__TO DO__
From the material below, copy out each line with the word "right" in it.
INPUT START
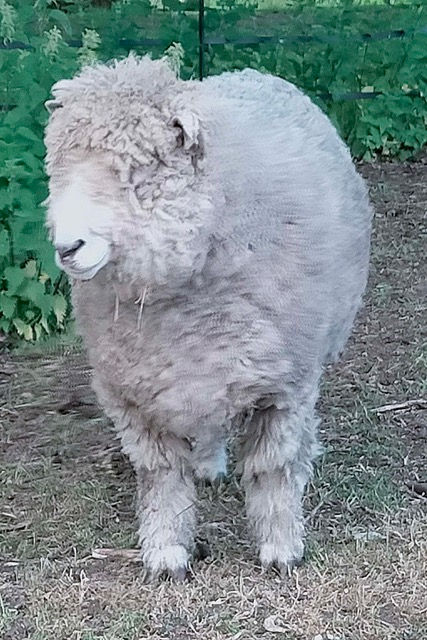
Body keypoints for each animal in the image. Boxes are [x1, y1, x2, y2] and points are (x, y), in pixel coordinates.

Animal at [44, 55, 372, 582]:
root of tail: (252, 72)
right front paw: (166, 553)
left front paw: (281, 548)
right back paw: (208, 464)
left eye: (140, 171)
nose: (67, 247)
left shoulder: (284, 387)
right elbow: (161, 477)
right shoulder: (137, 394)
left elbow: (272, 469)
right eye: (60, 169)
INPUT END
__WRITTEN RESPONSE__
right front paw: (166, 553)
right back paw: (208, 464)
right elbow: (161, 477)
right shoulder: (137, 394)
right eye: (60, 169)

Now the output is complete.